── SOURCE INFORMATION

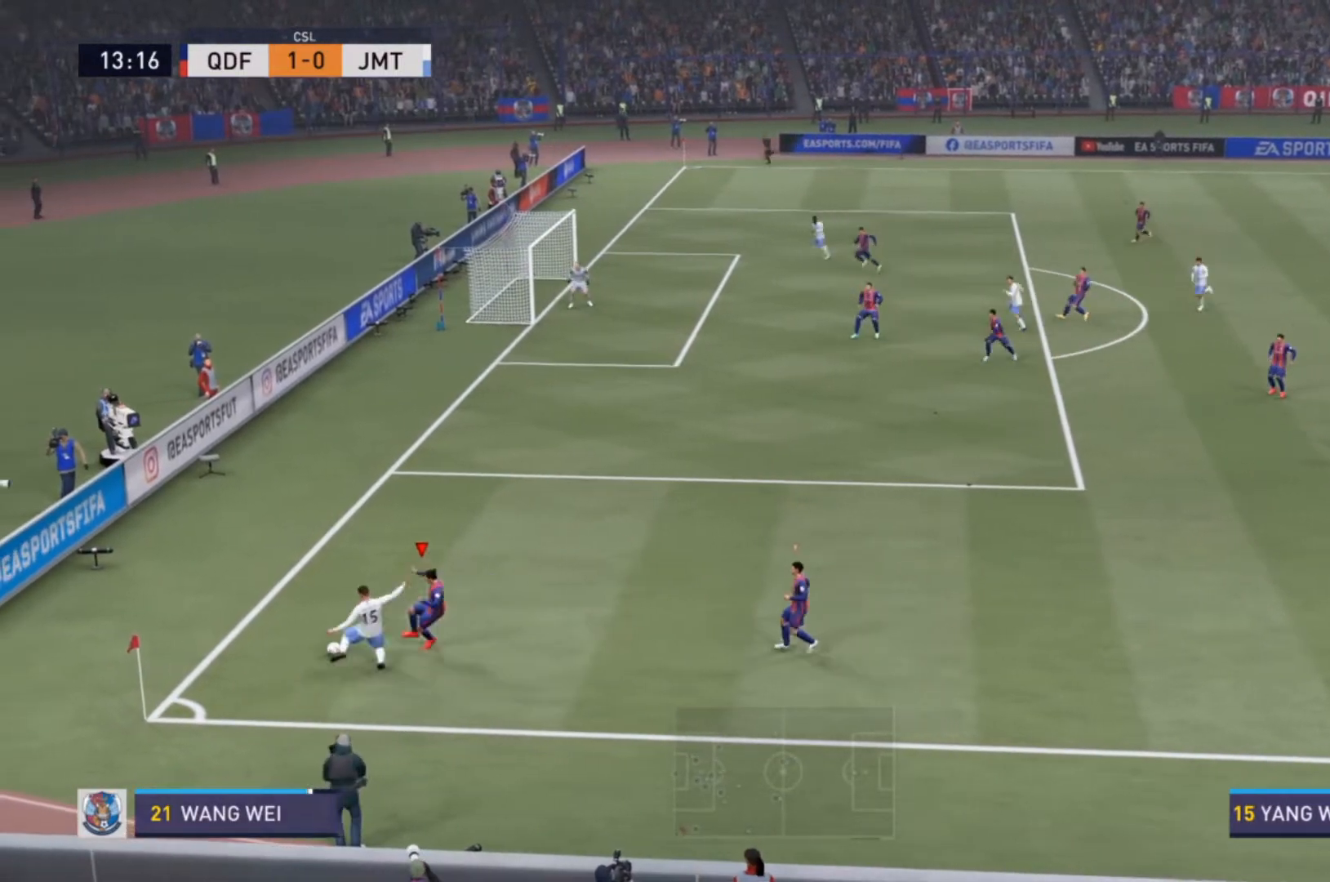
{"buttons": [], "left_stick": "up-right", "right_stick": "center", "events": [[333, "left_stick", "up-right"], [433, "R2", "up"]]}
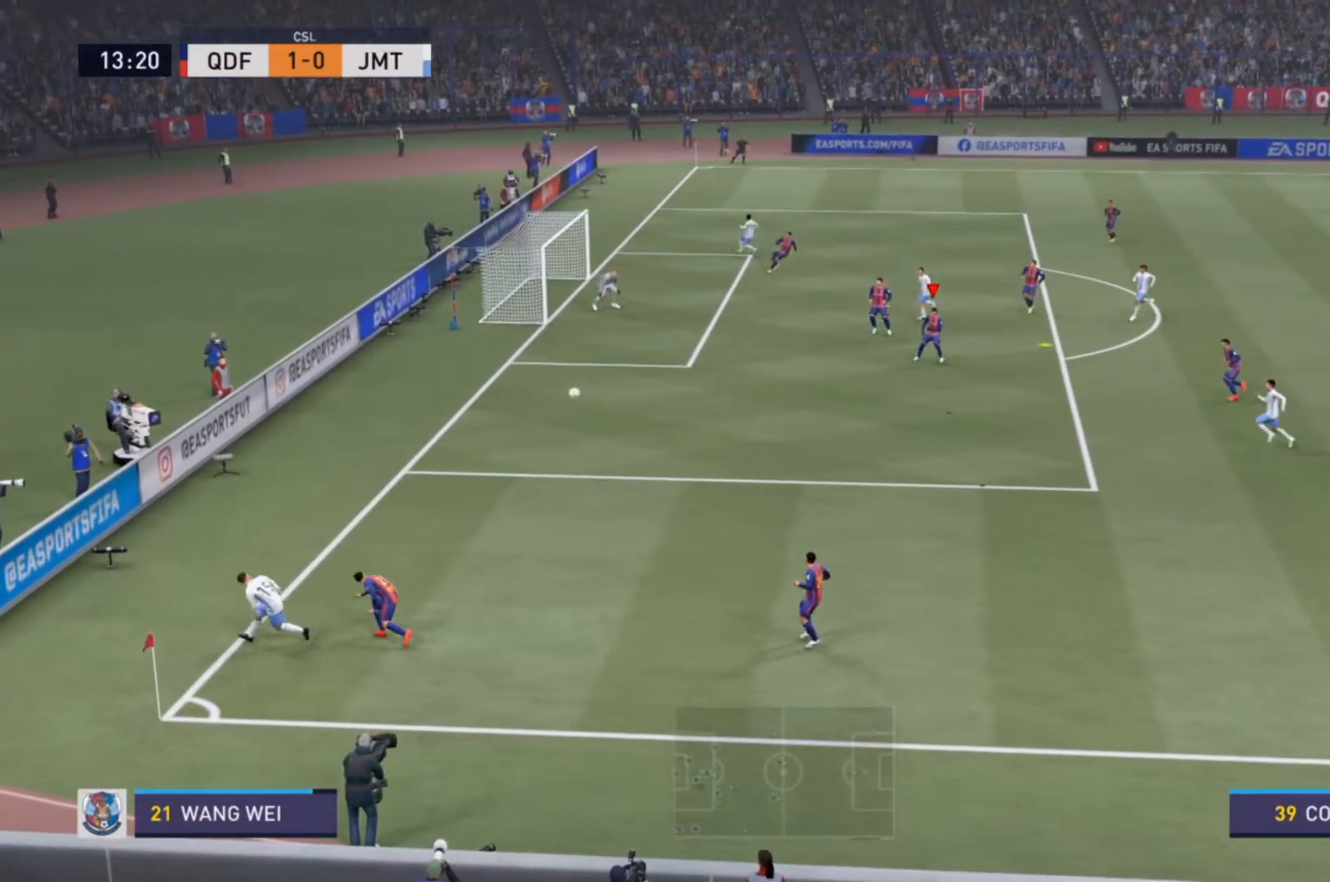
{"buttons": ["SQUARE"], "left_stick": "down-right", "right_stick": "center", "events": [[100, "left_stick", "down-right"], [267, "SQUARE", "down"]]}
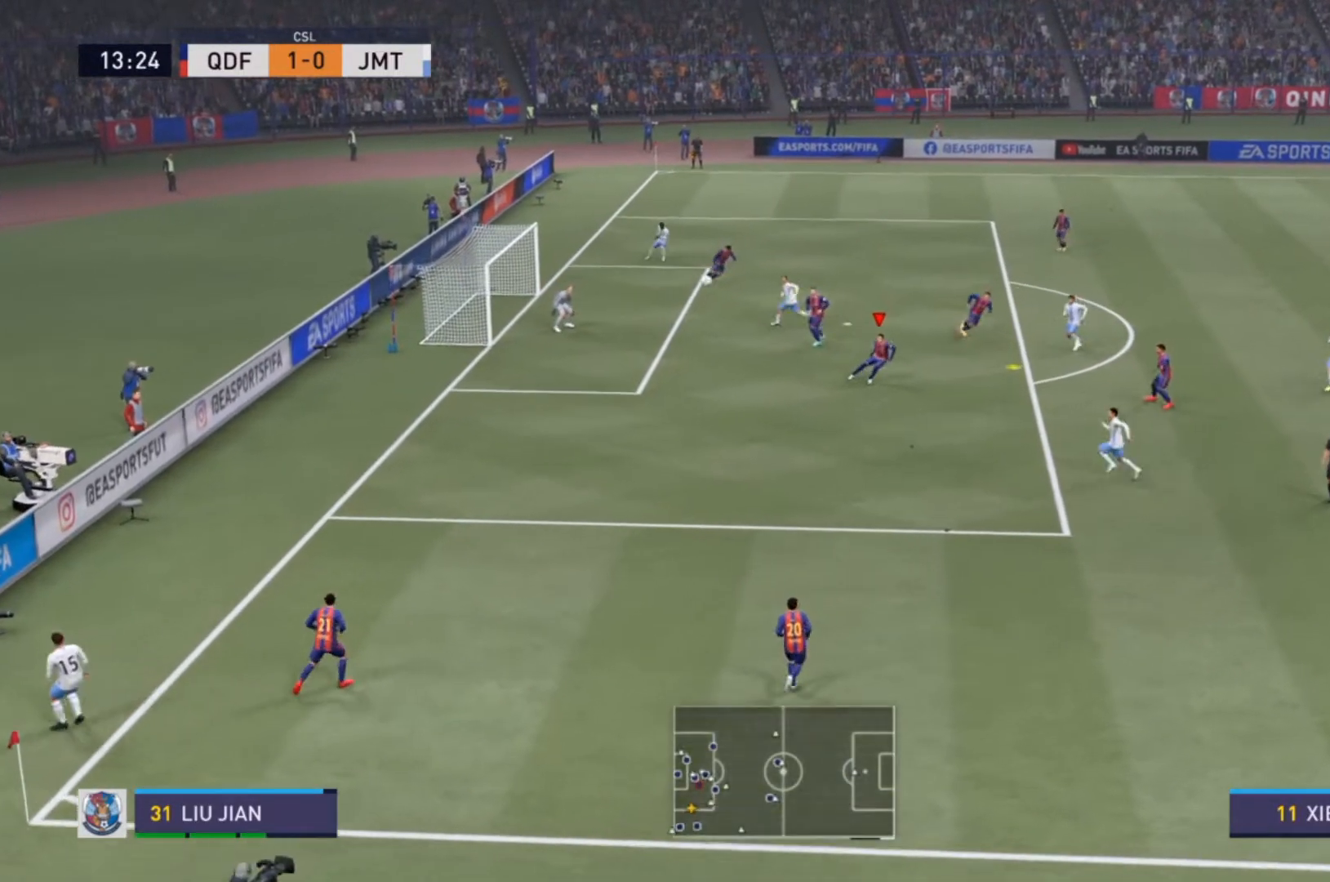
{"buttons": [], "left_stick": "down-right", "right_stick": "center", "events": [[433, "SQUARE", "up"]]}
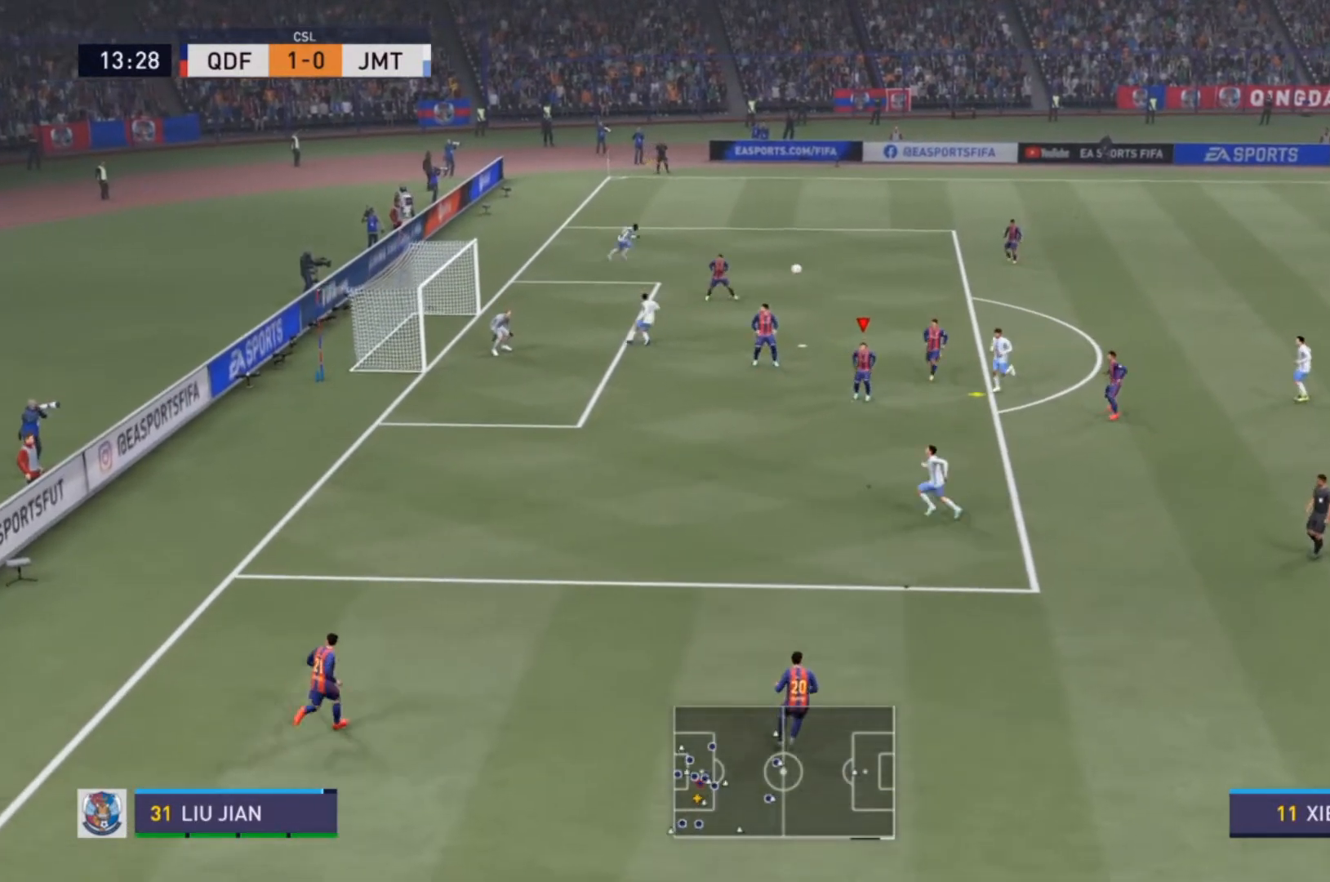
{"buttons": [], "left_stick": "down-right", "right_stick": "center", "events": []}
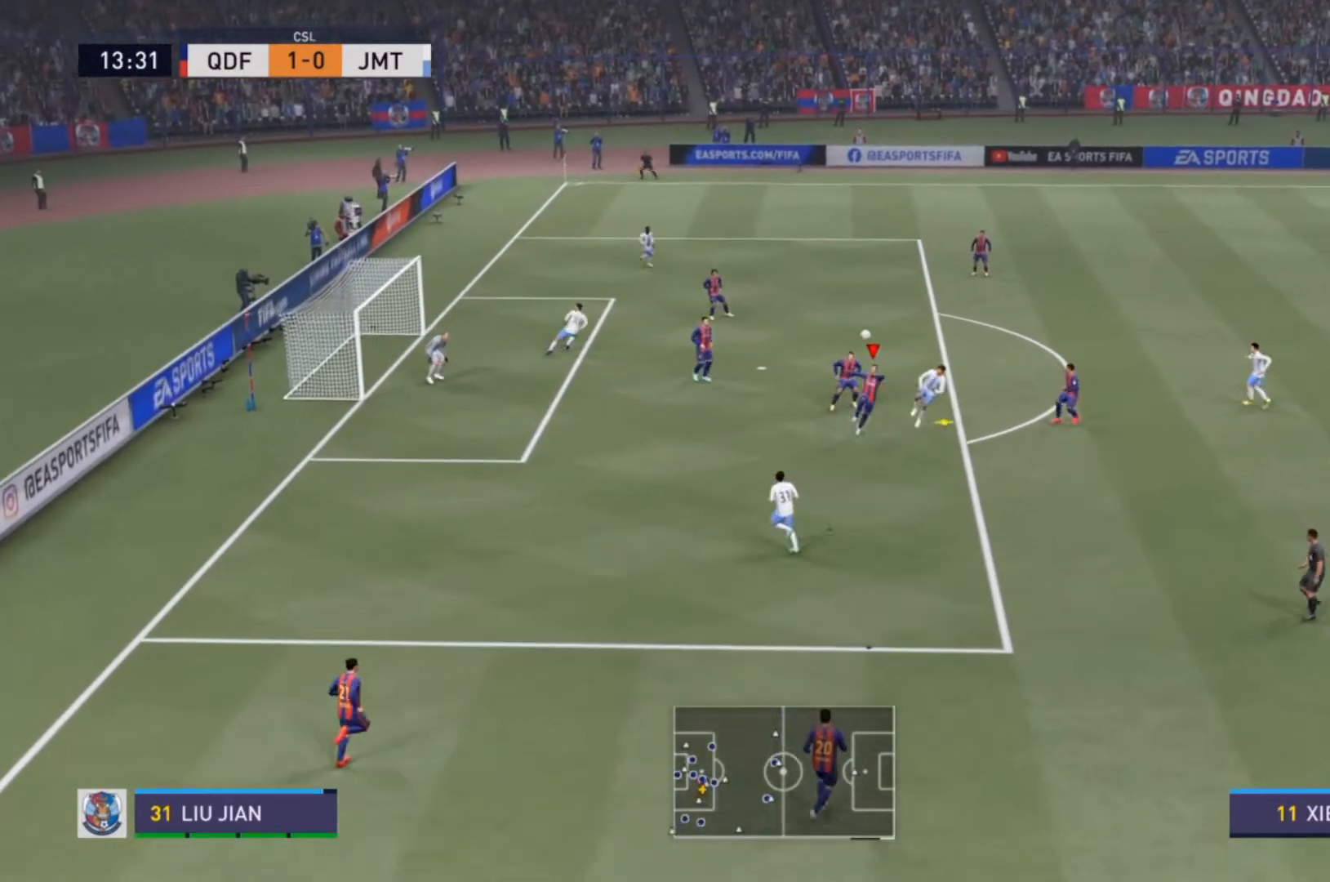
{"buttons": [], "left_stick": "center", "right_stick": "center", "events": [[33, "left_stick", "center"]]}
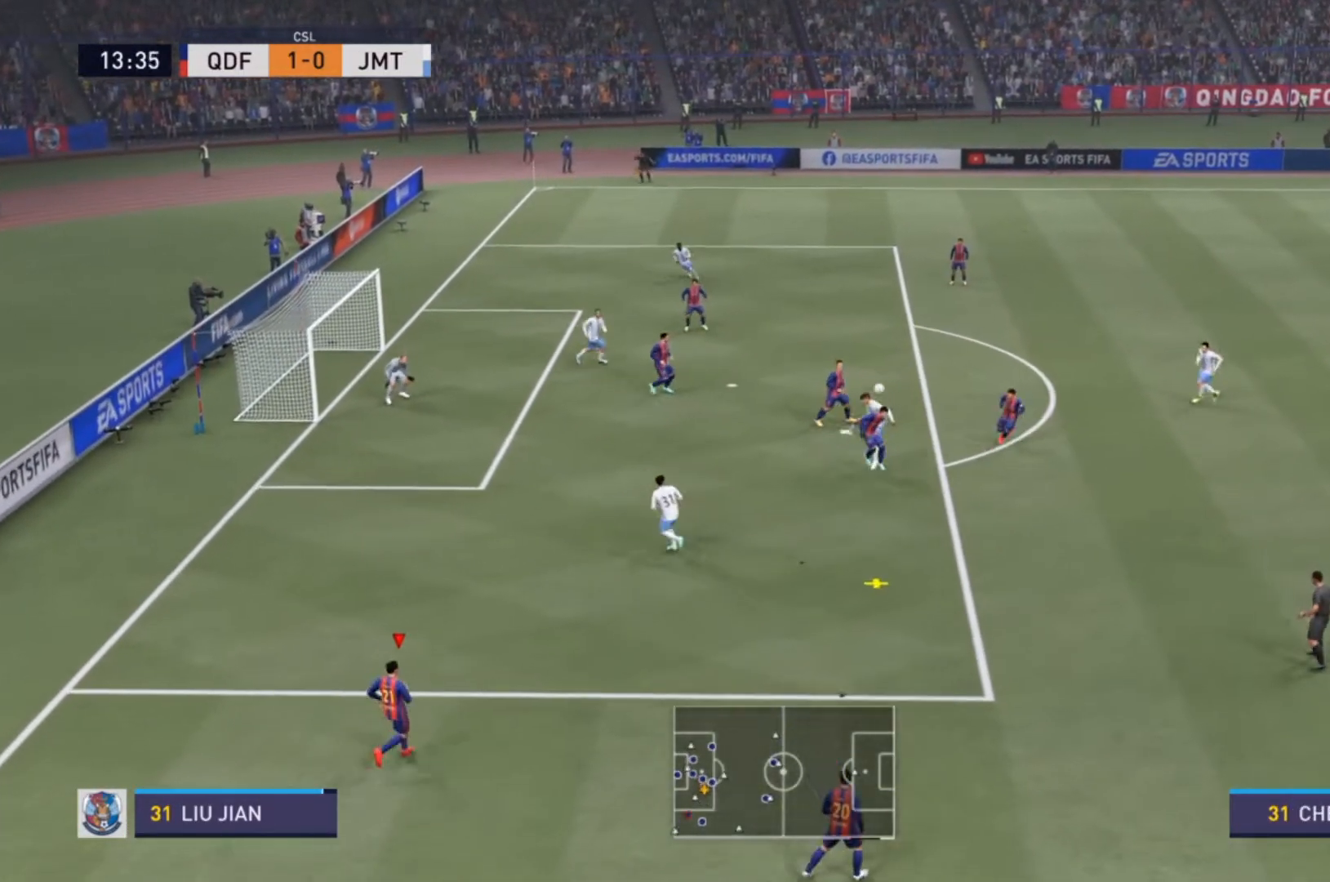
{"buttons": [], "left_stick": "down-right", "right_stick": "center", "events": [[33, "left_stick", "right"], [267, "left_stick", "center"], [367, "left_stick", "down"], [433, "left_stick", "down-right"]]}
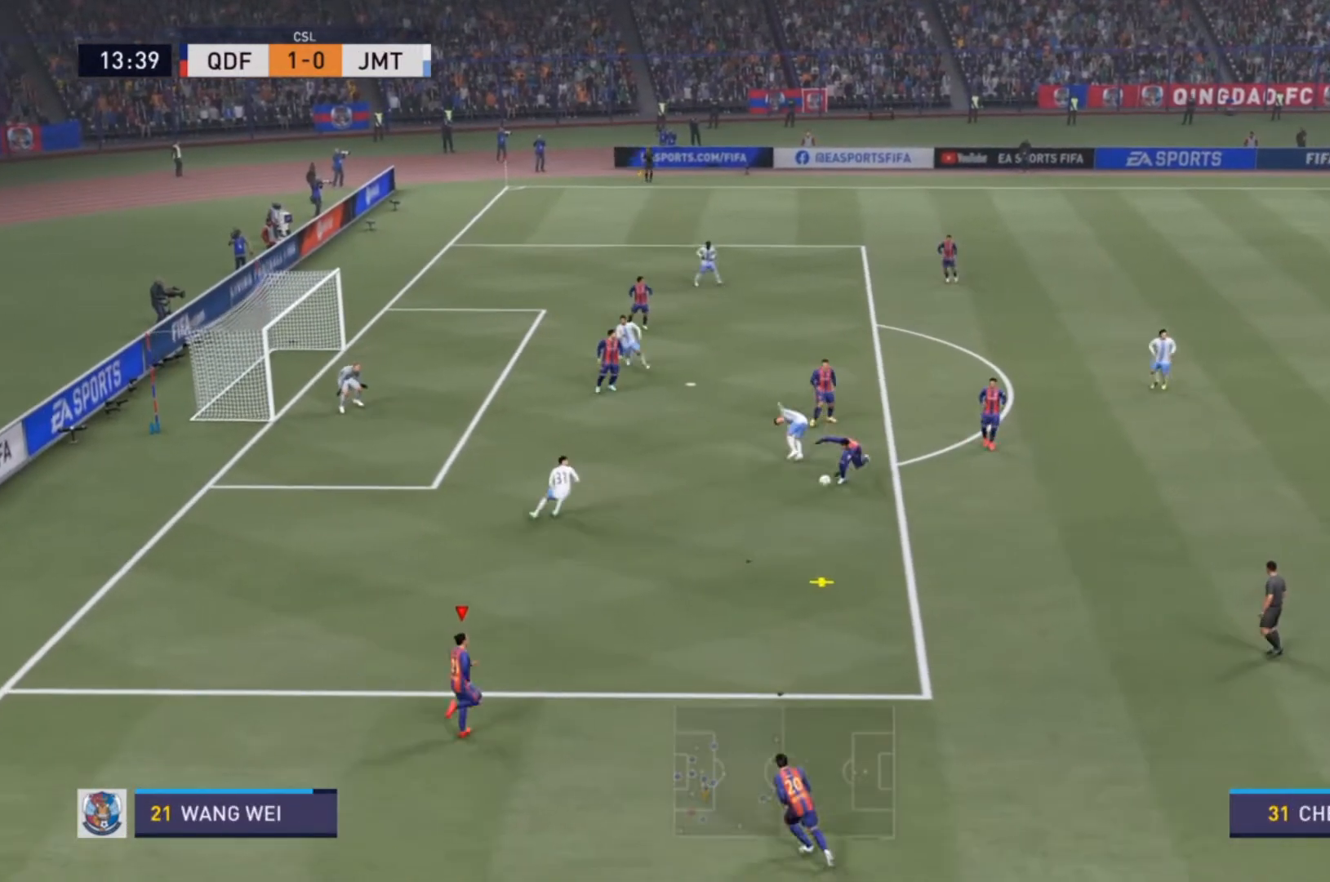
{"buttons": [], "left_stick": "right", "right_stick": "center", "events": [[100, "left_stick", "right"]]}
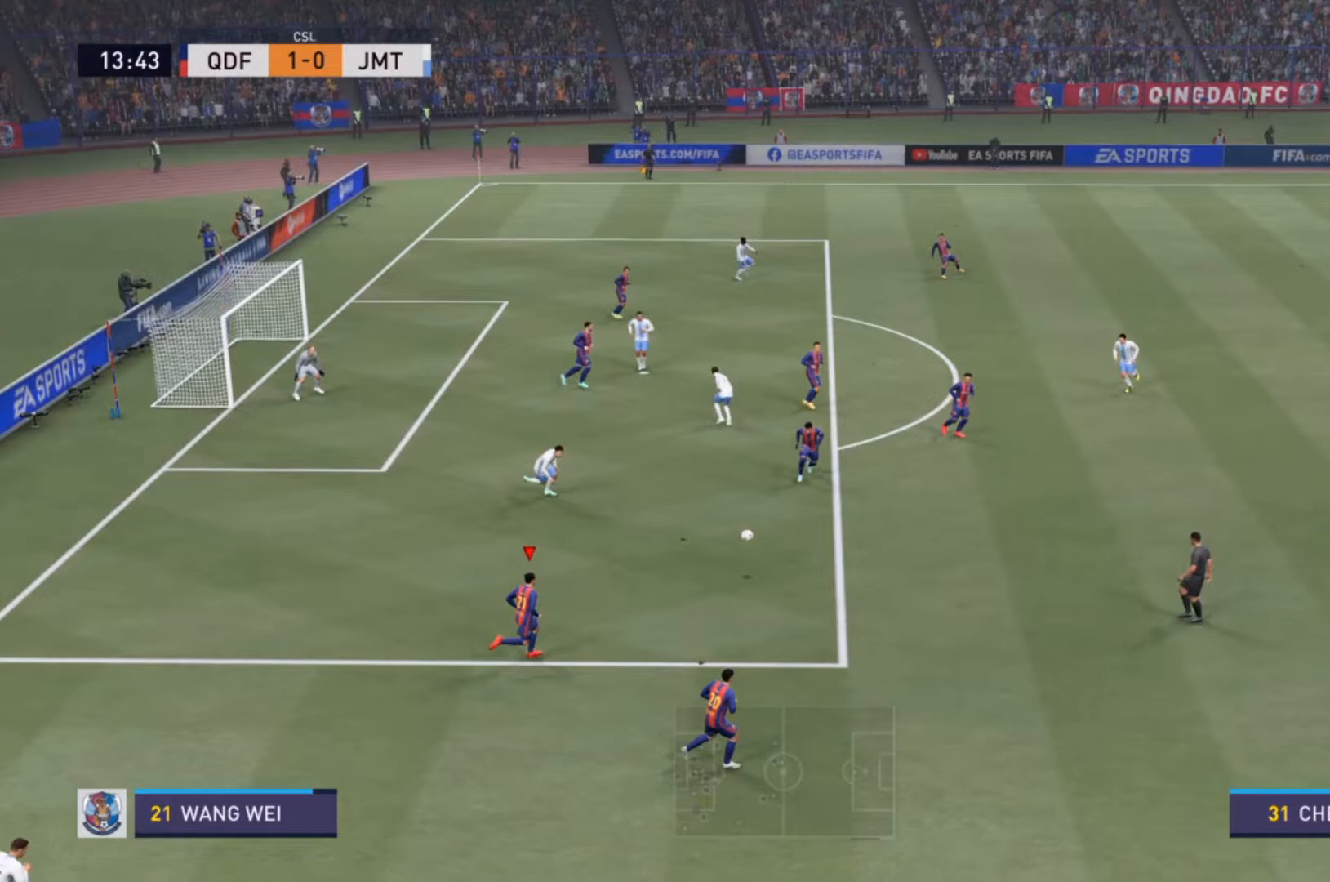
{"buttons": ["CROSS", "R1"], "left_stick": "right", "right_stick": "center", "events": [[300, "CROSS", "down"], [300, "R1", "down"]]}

────

*PROBLEM DESCRIPTION*
Look through the listing and extract every line with "SQUARE" in it.

*TASK OUTPUT*
{"buttons": ["SQUARE"], "left_stick": "down-right", "right_stick": "center", "events": [[100, "left_stick", "down-right"], [267, "SQUARE", "down"]]}
{"buttons": [], "left_stick": "down-right", "right_stick": "center", "events": [[433, "SQUARE", "up"]]}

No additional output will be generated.